» QUOTED PASSAGE
*** Block opens ***

Stoicism does not promote carelessness....you can not run over a mother and her child......then drive away because "It doesn't matter"....that would be illogical! A true stoic would study as hard as possible not worrying about sleep deprivation, hunger, or illness right up to the day of the test, he would then do the best he could on the test, but would smile wide as the teacher hands him back a failing test. He may even thank the teacher for some inward humor! What shall be shall be.......but always give it your all. I believe the school of thought that you are "Naturally" is closer to Nihilism!

Anonymous
Thu Feb 11 2010 00:28
I'm also a modern stoic, but, unlike you, I actually know what the word actually means. Stoicism bases itself on the four cardinal virtues, wisdom, courage, justice, and temperance. It also strives to understand the processes of nature through logos, or reason. Reason, and logic, are not entirely attributed to apathy-especially your apathy- it is true that one must strive (let me emphasize strive) to rid oneself of destructive emotions, but that falls under the virtue of temperance. Moderation is one of the main virtues that a Stoic must follow, and that means balancing everything (whether they are desires or other tangible or intangible elements), and your mere apathy regarding your own life-and those around you- just describes you as a someone who denies the meaningful aspects of life, aka a nihilist. A stoic would strive to improve himself in accordance to the four cardinal virtues that are attributed to the just soul, but would not strive to attain and follow a philosophy that does not let itself be "worried" by death and studies. Let it be known that stoics were all scholars that made it their goal to further nourish their intellect and rationalize every aspect of life, (see Plato's Allegory of the Cave). So it is insulting for stoicism to describe what you do as this same philosophy, I suggest reading a bit more on the subject before making a public statement of your apathetic style of living.
Saul B.
Thu Jan 7 2010 15:35
Jerald, I don't think you understand. Stoics can still have goals and positive emotions. I think what you're describing yourself as is a nihilist. A stoic would still presumably strive to make good grades and better himself. Also, stoicism highly prizes reason and logic so it probably doesn't jibe well with Christian theology.

I strive to be stoic though it's often hard to control negative emotions. They're natural after all. I used to suffer from severe depression but lately it's been rare to even be mildly sad. I'd say this philosophy is working very well for me.

Your name
Fri Jul 31 2009 01:17
It's difficult to reconcile an approach to living from Reason to someone who elects to approach life only from emotion, as many do. It's even more challenging to offer this explanation in the context to one's reaction to the loss of a loved one. A phrase that I recall places life in the metaphor of a journey: "He began, he traveled, he reached his destination." There's no cause for sadness when a journey is successfully completed.
Jerald
Sun Apr 26 2009 22:56
Wow, I read this article and I see myself in you.

Like you, I am just Naturally Stioc, not trying or making an effort, it is just the way I am. My Grandma Died years ago and I was 14, I was at her funeral and I carryied her coffin. but I did not cry nor did I ever wish she'd be still alive. I knew she was suffering to live, and her death did not come as a surprise to me. I Love her and did not Wish her to die. But Life Happens, and Unfortunately Death happens too. And as a Believer in God, of the Christian Faith, I know that death is not the end and she will live on enternally with God and Christ. And as a Child of God, I will too.

*** Block closes ***

[Saved data entries]
*** Block opens ***

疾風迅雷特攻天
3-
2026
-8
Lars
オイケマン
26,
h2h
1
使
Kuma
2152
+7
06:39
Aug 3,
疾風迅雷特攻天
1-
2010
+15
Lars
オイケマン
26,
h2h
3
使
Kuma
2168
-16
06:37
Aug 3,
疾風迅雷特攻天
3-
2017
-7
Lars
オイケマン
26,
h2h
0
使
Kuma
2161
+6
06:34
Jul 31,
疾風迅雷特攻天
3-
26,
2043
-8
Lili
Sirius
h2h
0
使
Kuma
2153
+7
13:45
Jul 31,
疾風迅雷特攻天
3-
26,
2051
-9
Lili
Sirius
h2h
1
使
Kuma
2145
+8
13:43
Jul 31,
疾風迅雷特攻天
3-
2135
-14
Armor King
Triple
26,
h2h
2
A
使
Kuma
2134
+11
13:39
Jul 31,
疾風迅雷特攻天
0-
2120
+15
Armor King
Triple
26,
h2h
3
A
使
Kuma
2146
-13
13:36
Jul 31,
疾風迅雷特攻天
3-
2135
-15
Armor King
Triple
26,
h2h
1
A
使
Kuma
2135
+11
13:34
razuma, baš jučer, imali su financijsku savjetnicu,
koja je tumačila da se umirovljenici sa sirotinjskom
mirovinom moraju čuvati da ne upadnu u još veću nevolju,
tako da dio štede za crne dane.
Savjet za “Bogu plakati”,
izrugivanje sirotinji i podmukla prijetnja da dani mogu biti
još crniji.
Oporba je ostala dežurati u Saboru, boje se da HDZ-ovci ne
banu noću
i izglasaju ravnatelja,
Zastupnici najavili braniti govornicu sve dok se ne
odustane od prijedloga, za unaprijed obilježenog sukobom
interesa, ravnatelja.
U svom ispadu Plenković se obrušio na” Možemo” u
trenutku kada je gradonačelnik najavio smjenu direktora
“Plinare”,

*** Block closes ***

» WORK REQUEST 1
Quote the comments on stoicism word for word, starting with "Stoicism does not" and going on through "closer to Nihilism!".
» WORK REQUEST 2
Please rewrite the records with every "Kuma" renamed to "Panda", changing nothing else.
The comments on stoicism and the records are unrelated material.

» RESULT 1
Stoicism does not promote carelessness....you can not run over a mother and her child......then drive away because "It doesn't matter"....that would be illogical! A true stoic would study as hard as possible not worrying about sleep deprivation, hunger, or illness right up to the day of the test, he would then do the best he could on the test, but would smile wide as the teacher hands him back a failing test. He may even thank the teacher for some inward humor! What shall be shall be.......but always give it your all. I believe the school of thought that you are "Naturally" is closer to Nihilism!

» RESULT 2
疾風迅雷特攻天
3-
2026
-8
Lars
オイケマン
26,
h2h
1
使
Panda
2152
+7
06:39
Aug 3,
疾風迅雷特攻天
1-
2010
+15
Lars
オイケマン
26,
h2h
3
使
Panda
2168
-16
06:37
Aug 3,
疾風迅雷特攻天
3-
2017
-7
Lars
オイケマン
26,
h2h
0
使
Panda
2161
+6
06:34
Jul 31,
疾風迅雷特攻天
3-
26,
2043
-8
Lili
Sirius
h2h
0
使
Panda
2153
+7
13:45
Jul 31,
疾風迅雷特攻天
3-
26,
2051
-9
Lili
Sirius
h2h
1
使
Panda
2145
+8
13:43
Jul 31,
疾風迅雷特攻天
3-
2135
-14
Armor King
Triple
26,
h2h
2
A
使
Panda
2134
+11
13:39
Jul 31,
疾風迅雷特攻天
0-
2120
+15
Armor King
Triple
26,
h2h
3
A
使
Panda
2146
-13
13:36
Jul 31,
疾風迅雷特攻天
3-
2135
-15
Armor King
Triple
26,
h2h
1
A
使
Panda
2135
+11
13:34
razuma, baš jučer, imali su financijsku savjetnicu,
koja je tumačila da se umirovljenici sa sirotinjskom
mirovinom moraju čuvati da ne upadnu u još veću nevolju,
tako da dio štede za crne dane.
Savjet za “Bogu plakati”,
izrugivanje sirotinji i podmukla prijetnja da dani mogu biti
još crniji.
Oporba je ostala dežurati u Saboru, boje se da HDZ-ovci ne
banu noću
i izglasaju ravnatelja,
Zastupnici najavili braniti govornicu sve dok se ne
odustane od prijedloga, za unaprijed obilježenog sukobom
interesa, ravnatelja.
U svom ispadu Plenković se obrušio na” Možemo” u
trenutku kada je gradonačelnik najavio smjenu direktora
“Plinare”,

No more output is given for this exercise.